French are nicer, and american are better acoustically


----------



## hjones4841 (Jan 21, 2009)

I am not sure where you are located, but our friends at GIK offer some really nice art panels:

http://www.gikacoustics.com/gik_artpanel_acoustic_panels.html


----------



## michael123 (Jul 26, 2008)

Did you mean to use them covering the (quite large) window?

[ btw, I have two Auralex SonicPrint panels on the back wall, you can see these on the photo.. ]


----------



## hjones4841 (Jan 21, 2009)

Side reflection absorption is a good idea, but not if you don't want to cover the windows.

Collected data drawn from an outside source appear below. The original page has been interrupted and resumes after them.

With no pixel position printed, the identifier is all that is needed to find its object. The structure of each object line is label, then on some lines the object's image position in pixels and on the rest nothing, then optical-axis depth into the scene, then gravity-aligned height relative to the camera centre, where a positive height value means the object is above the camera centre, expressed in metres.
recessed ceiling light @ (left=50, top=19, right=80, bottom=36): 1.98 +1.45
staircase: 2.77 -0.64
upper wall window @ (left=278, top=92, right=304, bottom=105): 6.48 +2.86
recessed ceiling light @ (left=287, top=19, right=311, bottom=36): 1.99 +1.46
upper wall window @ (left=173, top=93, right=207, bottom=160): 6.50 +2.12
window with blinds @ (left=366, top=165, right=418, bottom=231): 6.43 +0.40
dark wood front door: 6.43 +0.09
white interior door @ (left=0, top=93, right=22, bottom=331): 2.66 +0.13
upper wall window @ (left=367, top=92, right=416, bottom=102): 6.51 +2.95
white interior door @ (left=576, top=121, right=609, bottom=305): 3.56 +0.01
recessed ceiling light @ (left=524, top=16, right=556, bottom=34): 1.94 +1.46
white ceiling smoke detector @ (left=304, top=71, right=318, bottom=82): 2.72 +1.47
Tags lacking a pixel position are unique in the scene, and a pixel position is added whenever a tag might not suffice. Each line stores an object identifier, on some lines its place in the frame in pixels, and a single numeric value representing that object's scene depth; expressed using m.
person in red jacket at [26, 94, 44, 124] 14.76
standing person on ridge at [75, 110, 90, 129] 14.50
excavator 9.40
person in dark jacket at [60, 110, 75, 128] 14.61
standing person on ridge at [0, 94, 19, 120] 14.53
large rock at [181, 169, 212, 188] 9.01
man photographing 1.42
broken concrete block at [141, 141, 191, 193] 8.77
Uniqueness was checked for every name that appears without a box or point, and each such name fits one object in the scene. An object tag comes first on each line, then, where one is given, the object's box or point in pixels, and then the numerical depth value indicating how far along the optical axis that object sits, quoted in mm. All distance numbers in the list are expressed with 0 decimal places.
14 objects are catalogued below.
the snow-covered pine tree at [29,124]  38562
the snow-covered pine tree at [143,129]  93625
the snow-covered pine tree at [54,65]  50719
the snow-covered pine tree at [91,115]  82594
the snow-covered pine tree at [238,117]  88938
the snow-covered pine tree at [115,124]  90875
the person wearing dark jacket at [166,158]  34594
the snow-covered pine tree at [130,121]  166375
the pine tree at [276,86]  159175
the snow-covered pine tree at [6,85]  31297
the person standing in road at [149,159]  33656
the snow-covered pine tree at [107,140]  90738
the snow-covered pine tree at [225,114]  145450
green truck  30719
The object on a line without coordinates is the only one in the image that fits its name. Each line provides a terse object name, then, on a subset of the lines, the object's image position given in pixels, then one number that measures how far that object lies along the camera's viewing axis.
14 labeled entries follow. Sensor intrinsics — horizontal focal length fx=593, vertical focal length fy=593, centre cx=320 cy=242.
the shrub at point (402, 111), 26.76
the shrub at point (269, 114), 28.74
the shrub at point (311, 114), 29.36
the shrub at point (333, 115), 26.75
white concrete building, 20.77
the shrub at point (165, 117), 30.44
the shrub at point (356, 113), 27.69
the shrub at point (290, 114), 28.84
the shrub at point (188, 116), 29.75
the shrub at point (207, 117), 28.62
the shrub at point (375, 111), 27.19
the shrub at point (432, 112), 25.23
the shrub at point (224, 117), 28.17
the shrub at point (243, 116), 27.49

Plus, you would want the absorption to be symmetrical, which won't work for your room.

Perhaps if we knew what acoustical problems you are trying to correct then better advice could be given. I see a lot of hard surfaces - is reverb from that what you want to treat? Do you have irregular subwoofer response? If so, bass traps will help.


----------



## michael123 (Jul 26, 2008)

I am after reflections.

I use EQ for the low-frequency..

I do want to cover the windows,
I posted two links below that I'm checking now..

The panels cannot be (in my case) a permanent solution, while the acoustic blind I can pull aside.


----------



## michael123 (Jul 26, 2008)

Hey,

two things:

- I ordered shades for the window - Duette double
http://www.hunterdouglas.com/our-products-detail.jsp?id=6

- I made many experimenters (listening/measurements), and it turned out that the pillows on top of the sofa are just the right receipt to cut these reflections (at the listening seat). So, I ordered pillows from the sofa's vendor with the original material & finish..

The shades I shall get installed in ~ 3 wks, the pillows will arrive around October..


----------